CONJUNTO DE TAREAS:
**A)** Según el texto sobre Franco y la masonería, ¿cómo se llamaba la logia de Larache en la que Franco pidió su iniciación a mediados de los años 20?
**B)** Prolonga el texto sobre Franco y la masonería a partir de su última oración, con el mismo tono y en español.

FRAGMENTO PROPORCIONADO:
----------
La obsesión patológica de Franco contra la masonería procede, en primer lugar, del rencor personal. Franco intentó hacerse masón dos veces en su vida. No tiene nada de extraño. Muchos de sus compañeros de armas lo eran. Había, incluso, un dicho malévolo que se repetía en los cuarteles: “¿Quién es masón? El que está delante de ti en el escalafón”.
La burla.
Franco, un joven y brillante militar africanista, pretendía no solo medrar sino asegurar su posición en una España convulsa. Y se le ocurrió que la masonería podía serle útil. A mediados de los años 20 pidió su iniciación en una logia de Larache llamada Lukus. Los militares masones le dijeron que sí, que muy bien. Pero era una burla feroz. Le hicieron gastarse una pequeña fortuna en túnicas bordadas y en adornos absurdos, y al final, a la hora de la verdad, lo despidieron entre risotadas: cómo iban a permitir que aquel trepa sin escrúpulos se hiciese masón.
El futuro Caudillo se tragó la bilis y años más tarde, ya general y en Madrid, volvió a intentarlo. Era 1932. Ahí lo rechazaron desde el principio. Si a eso se añade que su hermano y su padre eran masones, las piezas encajan. Su hermano era un tipo brillante, un héroe romántico y de ideas peligrosas, que tenía un enorme éxito con las mujeres. Además, había sido uno de los que votaron en contra cuando Francisco trató de hacerse masón por segunda vez. Y su padre era el golfo que abandonó a su esposa (Franco idolatraba a su madre) y se fue a vivir con otra. Está claro. La obsesión de Franco con la masonería era una cuestión personal, un rencor de las vísceras que iba mucho más allá de lo leído en los furibundos escritores clericales del XIX. Era odio.
Lo curioso del asunto es que Franco debe su larga dictadura a algunos masones. Sin ellos, habría caído antes de que terminase 1945. Un libro magnífico (Franco contra los masones, de XaviCasinos y JosepBrunet; MartínezRoca, 2007) revela qué hubo de verdad en aquella frasecita cursi del “contubernio judeomasónico” contra España. Mejor dicho, contra él.
----------
MATERIAL PROPORCIONADO:
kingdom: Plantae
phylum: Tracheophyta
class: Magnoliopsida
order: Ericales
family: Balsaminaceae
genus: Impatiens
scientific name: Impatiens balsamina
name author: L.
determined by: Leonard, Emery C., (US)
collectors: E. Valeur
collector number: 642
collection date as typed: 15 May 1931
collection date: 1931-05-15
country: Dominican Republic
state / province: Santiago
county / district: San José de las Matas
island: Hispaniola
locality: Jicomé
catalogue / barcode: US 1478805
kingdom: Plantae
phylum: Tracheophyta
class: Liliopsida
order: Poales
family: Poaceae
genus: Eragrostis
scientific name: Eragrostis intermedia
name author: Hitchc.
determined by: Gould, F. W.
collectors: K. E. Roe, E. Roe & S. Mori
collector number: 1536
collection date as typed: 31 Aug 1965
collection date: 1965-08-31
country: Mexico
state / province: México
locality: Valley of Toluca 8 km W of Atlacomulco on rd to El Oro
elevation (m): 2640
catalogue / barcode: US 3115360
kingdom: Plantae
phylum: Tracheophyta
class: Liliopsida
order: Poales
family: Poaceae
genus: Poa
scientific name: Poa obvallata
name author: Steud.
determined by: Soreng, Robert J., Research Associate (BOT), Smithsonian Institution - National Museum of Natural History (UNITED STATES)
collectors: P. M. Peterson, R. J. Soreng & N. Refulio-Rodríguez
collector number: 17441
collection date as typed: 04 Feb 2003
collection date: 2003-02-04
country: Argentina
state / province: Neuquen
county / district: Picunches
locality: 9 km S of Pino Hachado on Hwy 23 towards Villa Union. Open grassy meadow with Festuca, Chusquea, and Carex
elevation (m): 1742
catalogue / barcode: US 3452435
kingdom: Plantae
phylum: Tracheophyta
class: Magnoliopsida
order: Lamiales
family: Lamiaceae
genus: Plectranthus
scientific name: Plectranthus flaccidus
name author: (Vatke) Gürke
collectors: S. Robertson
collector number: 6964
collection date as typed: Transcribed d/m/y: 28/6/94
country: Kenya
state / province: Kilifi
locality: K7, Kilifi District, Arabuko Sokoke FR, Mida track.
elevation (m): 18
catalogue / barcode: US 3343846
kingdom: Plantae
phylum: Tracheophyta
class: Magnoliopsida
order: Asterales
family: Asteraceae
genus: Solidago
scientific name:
----------
RESPUESTAS POR NÚMERO:
**A)** Se llamaba Lukus.

**B)**
Sí existió. Desde 1921 funcionaba en Ginebra una organización llamada Asociación Masónica Internacional (AMI), constituida con el impulso de la prestigiosa Gran Logia Suiza Alpina. Eran pocos hermanos y de diversos países. Algunos eran judíos. El gran canciller a finales de los años 30 era el suizo JohnMossaz, y la AMI estaba contra la dictadura de Franco lo mismo que contra Hitler o Stalin: la vieja aversión de los masones contra las dictaduras. En 1940, ante el curso de la guerra, la AMI se trasladó a Lisboa.
Y allí se produjo el toque surrealista. El hermano portugués de la AMI estaba casado con una señora llamada A. de S., una ferviente católica y franquista a machamartillo que se pasaba la vida copiando las actas de las reuniones masónicas a las que asistía su marido y enviándoselas a Franco. Terminaba sus cartas así: “Quién como Dios”. Este argumento de sainete permitió al Caudillo estar al tanto de lo que se cocía en el “contubernio”.
La verdad es que se coció muy poco. Aquellos masones imaginaban que, a su llamada, las logias españolas (exterminadas) levantarían al pueblo contra el dictador. No sucedió nada de eso. La AMI vivía en un mundo de fantasías que concluyó en 1945, en la cumbre de Potsdam, cuando el masón Winston Churchill
y el masón Harry Truman (sucesor del masón Franklin D. Roosevelt en la presidencia de EEUU) decidieron mantener en el poder al antimasón Franco ante el riesgo evidente de que el antimasón Stalin se merendase España si se entregaba el poder a Juan III. Los masones de la AMI se enfadaron muchísimo con sus hermanos Churchill y Truman, pero dio igual: a estos dos masones debe Franco su largo mandarinato. Luego se dedicó, con Carrero Blanco, a escribir delirantes artículos en el diario Arriba con el seudónimo de Jakin Boor (parodia de dos símbolos masónicos). Eso y nada más fue el famoso “contubernio”. Eso y miles de cadáveres ofrecidos durante décadas en el altar de un rencor patológico. Hoy, cuando se piensa en sacar los huesos de Franco del Valle de los Caídos, la aún pequeña masonería española crece. La Historia, a veces, tiene estos detalles.